1. Rekomendasi Siklus Pembersihan Kerak Berdasarkan Frekuensi Penggunaan
- Penggunaan{0}}frekuensi tinggi ( Lebih dari atau sama dengan 3 kali per minggu): Disarankan untuk melakukan pembersihan kerak dasar kira-kira setiap 15 kali penggunaan untuk mencegah penumpukan kerak yang memengaruhi efisiensi pemanasan.
- Penggunaan frekuensi rendah-hingga-menengah (1–2 kali per minggu): Pembersihan kerak dapat diperpanjang hingga setiap 1–2 bulan sekali, namun penyesuaian tetap harus dilakukan berdasarkan kualitas air.
- Menghidupkan kembali setelah lama tidak aktif: Sekalipun jarang digunakan, sistem air internal harus diperiksa dan dibersihkan sebelum memulai kembali.

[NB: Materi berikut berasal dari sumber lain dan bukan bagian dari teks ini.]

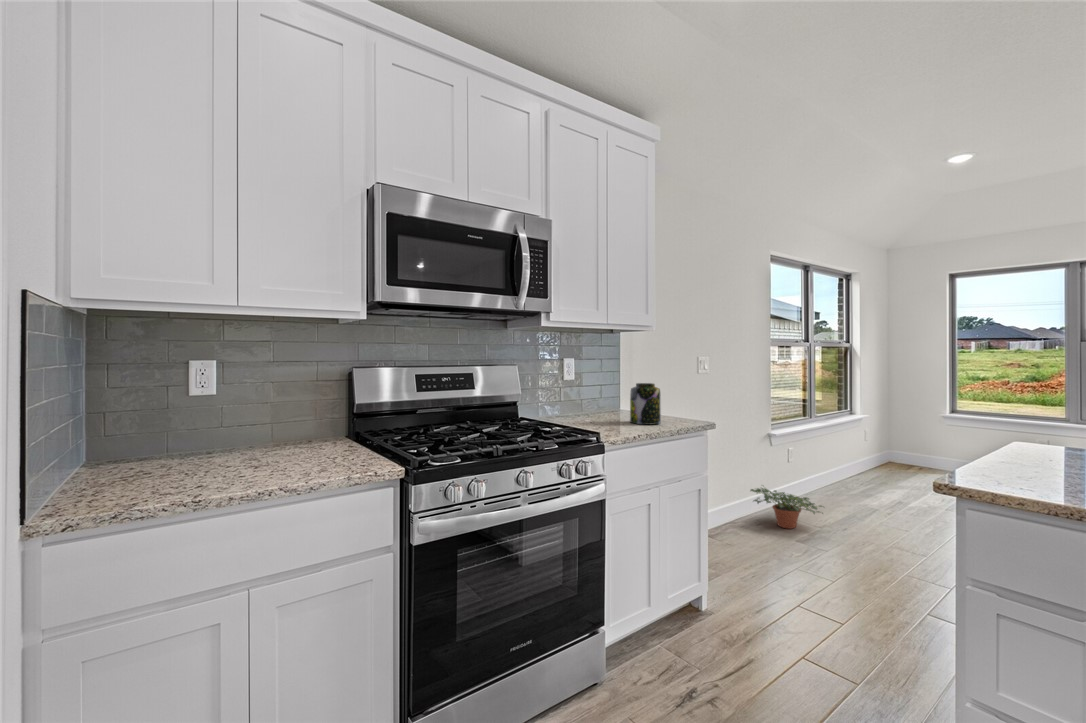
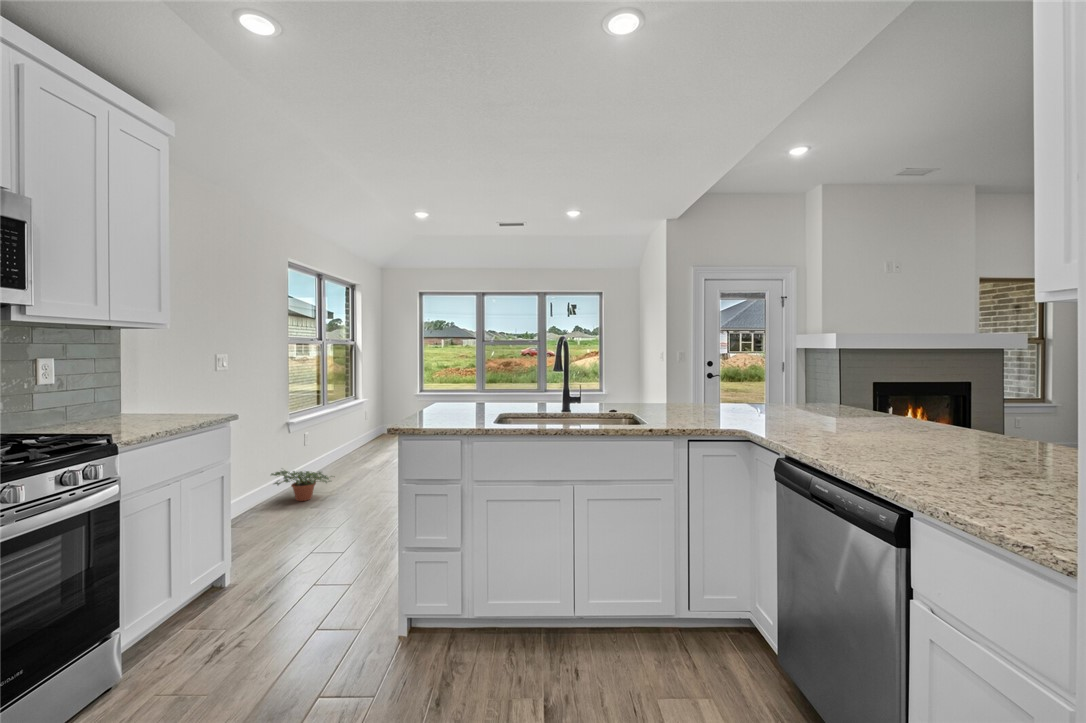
jar: present [630,383,661,425] -> none [142,382,179,424]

2. Tanda-Tanda Khas Pembentukan Skala (Diperlukan Tindakan Segera)
Jika salah satu hal berikut terjadi, ini menunjukkan penumpukan kerak yang signifikan dan memerlukan pembersihan kerak segera:
- Keluaran uap berkurang secara signifikan atau aliran uap terputus-putus dan lemah;
- Nosel tersumbat, sehingga uapnya menetes, bukan uap yang stabil;
- Kristal putih menempel pada pelat dasar atau ventilasi uap;
- Mesin memanas lebih lambat, dengan waktu pemanasan awal lebih lama dari biasanya;
- Bau yang tidak biasa atau semburan kotoran berwarna coklat-kekuningan selama pembersihan.